Financial literacy presents a huge challenge for college students, especially when its been painfully absent from required curricula for their entire educational career. However, California is growing closer to making these classes a part of the required coursework for at least one semester. This information is vital to student success as they graduate high school or college and go out into the workforce being left in the dark for far too long. Financial health and knowledge could not be more important to navigate everything from credit cards to taxes.
State lawmakers are exploring several options to do this, including pushing Assembly Bill 2927 and a November ballot initiative. While the passage of AB 2927 would push the ballot initiative aside, pursuing that avenue holds promise, as a 2023 Binder Research poll states approximately 4 out of 5 California voters supporting the initiative.
The course itself would include topics such as budgeting skills, building good credit, predatory loan practices, college financing, taxes, financial scams and identity theft. These are real-world issues that students need and deserve to be prepared for. Extensive research has found substantial benefits to finance education, including decreased defaulting and improved credit scores for young adults. It has also made it more likely that students apply for financial aid in college rather than taking out private loans, hurting their financial well-being. A study touted by Californians for Financial Education (CFE), which has been a driving force behind this movement, found that there is a $127,000 lifetime benefit to California students taking a high school personal finance course.
This is not a course requirement that has no basis in reality. These high school students are going to have to file taxes, deal with debt and budget. The fact that this course is not already considered important enough to be mandatory is nonsensical. Entering adulthood is already a daunting task, and the prospect of being thrown into the deep end of finances needs to be addressed.
A 2022 report by the TIAA Institute and the Global Financial Literacy Excellence Center at the George Washington University School of Business paints a concerning picture. It places Gen Z, the youngest group examined in the report, in a poor position when it comes to financial literacy, with a mere 43% accuracy rate on finance-related questions. Sadly, older generations, such as Millennials and Baby Boomers, did not score impressively better. This is not a problem with a singular age group, it is a fundamental issue with how the state has chosen to educate students on their financial options and decisions. California is plainly behind with only 1% of students being required to take a single semester of personal finance as compared to a 50% average nationally.

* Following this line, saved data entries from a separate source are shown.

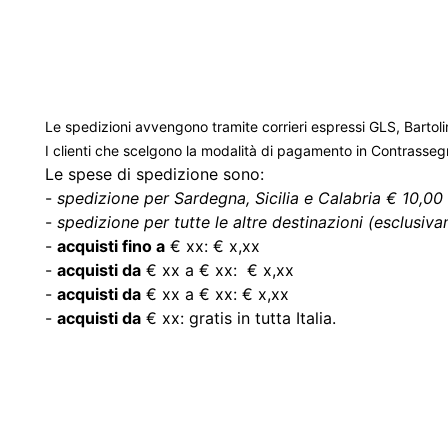
Le spedizioni avvengono tramite corrieri espressi GLS, Bartoli
I clienti che scelgono la modalità di pagamento in Contrasse
Le spese di spedizione sono:
-
spedizione per Sardegna, Sicilia e Calabria € 10,00 
-
spedizione per tutte le altre destinazioni (esclusivam
-
acquisti fino a
€ xx: € x,xx
-
acquisti da
€ xx a € xx: € x,xx
-
acquisti da
€ xx a € xx: € x,xx
-
acquisti da
€ xx: gratis in tutta Italia.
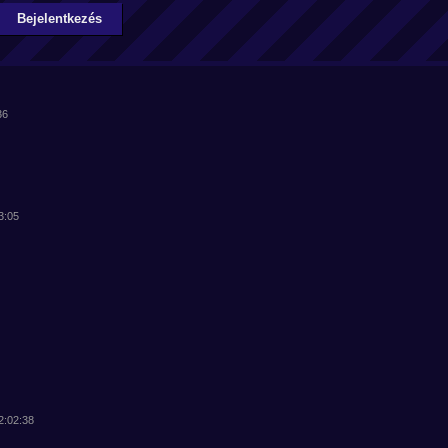
Bejelentkezés
36
3:05
22:02:38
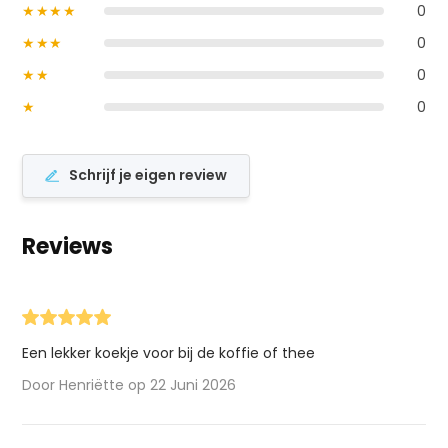
★★★★
0
★★★
0
★★
0
★
0
Schrijf je eigen review
Reviews
Een lekker koekje voor bij de koffie of thee
Door Henriëtte op 22 Juni 2026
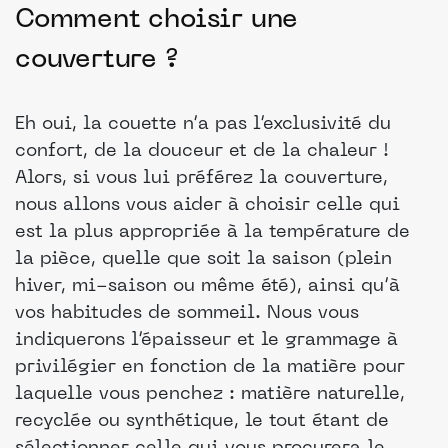
Comment choisir une
couverture ?
Eh oui, la couette n’a pas l’exclusivité du
confort, de la douceur et de la chaleur !
Alors, si vous lui préférez la couverture,
nous allons vous aider à choisir celle qui
est la plus appropriée à la température de
la pièce, quelle que soit la saison (plein
hiver, mi-saison ou même été), ainsi qu’à
vos habitudes de sommeil. Nous vous
indiquerons l’épaisseur et le grammage à
privilégier en fonction de la matière pour
laquelle vous penchez : matière naturelle,
recyclée ou synthétique, le tout étant de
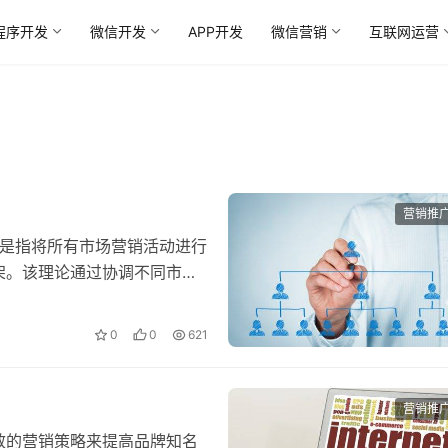
程序开发
微信开发
APP开发
微信营销
互联网运营
营销推
eory）是指将所有市场营销活动进行
架。该理论通过协调不同市场
0
0
621
营销推
效的营销策略来提高品牌知名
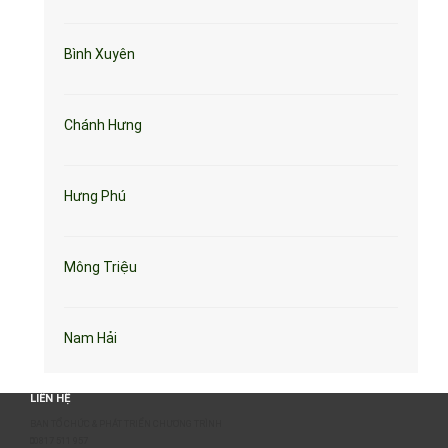
Bình Xuyên
Chánh Hưng
Hưng Phú
Mông Triệu
Nam Hải
LIÊN HỆ
BAN TỔ CHỨC & PHÁT TRIỂN CHƯƠNG TRÌNH
0817 511 957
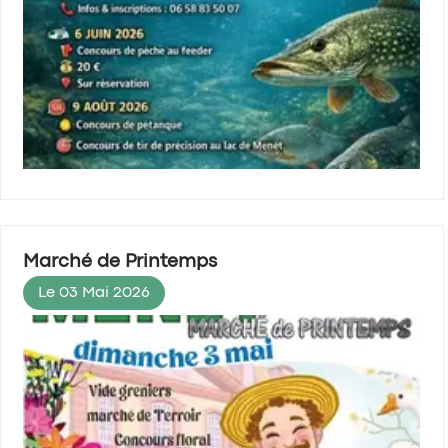
Marché de Printemps
Le 03 Mai 2026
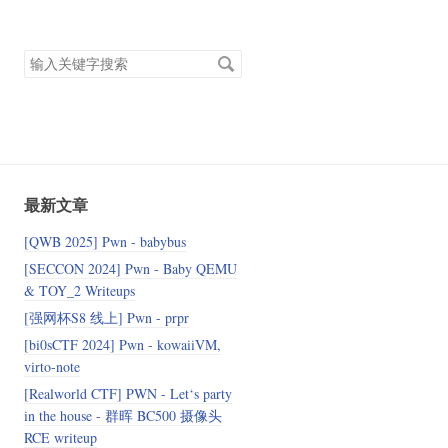
搜
索
关
键
字
最新文章
[QWB 2025] Pwn - babybus
[SECCON 2024] Pwn - Baby QEMU
& TOY_2 Writeups
[强网杯S8 线上] Pwn - prpr
[bi0sCTF 2024] Pwn - kowaiiVM,
virto-note
[Realworld CTF] PWN - Let‘s party
in the house - 群晖 BC500 摄像头
RCE writeup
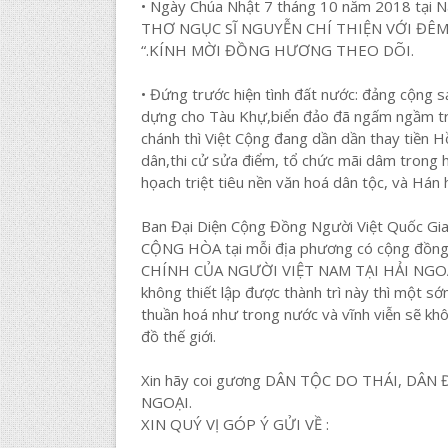
• Ngày Chúa Nhật 7 tháng 10 năm 2018 tại
THƠ NGỤC SĨ NGUYỄN CHÍ THIỆN VỚI ĐÊ
“.KÍNH MỜI ĐỒNG HƯƠNG THEO DÕI.
• Đứng trước hiện tình đất nước: đảng cộng 
dựng cho Tàu Khự,biển đảo đã ngấm ngầm trả
chánh thì Việt Cộng đang dần dần thay tiền H
dân,thi cử sửa điểm, tổ chức mãi dâm trong h
họach triệt tiêu nền văn hoá dân tộc, và Hán 
Ban Đại Diện Cộng Đồng Người Việt Quốc Gia
CỘNG HÒA tại mỗi địa phương có cộng đồng 
CHÍNH CỦA NGƯỜI VIỆT NAM TẠI HẢI NGOẠI.N
không thiết lập được thành trì này thì một s
thuần hoá như trong nước và vĩnh viễn sẽ
đồ thế giới.
Xin hãy coi gương DÂN TỘC DO THÁI, DÂN
NGOẠI.
XIN QUÝ VỊ GÓP Ý GỬI VỀ :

California has been given a failing grade by the Center for Financial Literacy at Champlain College as, “Personal finance is not included in the graduation requirements, either as a stand-alone course or embedded in another course, and schools are not required to offer financial literacy courses.” The gaping absence of this information in the California education system is central to the issue. With that absence, the situation cannot be expected to improve on its own. No one expects these students to figure out the Pythagorean Theorem on their own, and that has very little practical use for many students in their chosen fields. In contrast, financial literacy has practical importance to every single person — no matter their college major or future career.
There are concerns that, with California test scores in essential subjects lagging, adding to the diploma requirements could be disruptive and further deteriorate core subject learning. Recent state testing shows that less than half of students meet English standards, and less than a third meet Math standards. A number of efforts have been made to add courses to the state curriculum, including those on misinformation and ethnic studies, all of which add time to students’ course load and stress their time management. While these courses offer valuable information and learning, there needs to be more emphasis on how the actual burden of learning will be placed on students, especially if financial literacy courses are not added on their own but in conjunction with other new curricula. However, it is beyond reason that the state has not considered financial literacy to be essential.
This course has incredible implications for the development of critical thinking and building skills that students plainly need no matter what career path they pursue. It is universally necessary. Even one semester is insufficient to meet students’ needs and the gaps in the curriculum.
The addition of financial literacy to state graduation requirements has been necessary for much longer than Californians have struggled to make headway. The financial illiteracy of adults today is a testament to that fact and the benefits of such improvements are simply not outweighed by the many challenges implementing them presents.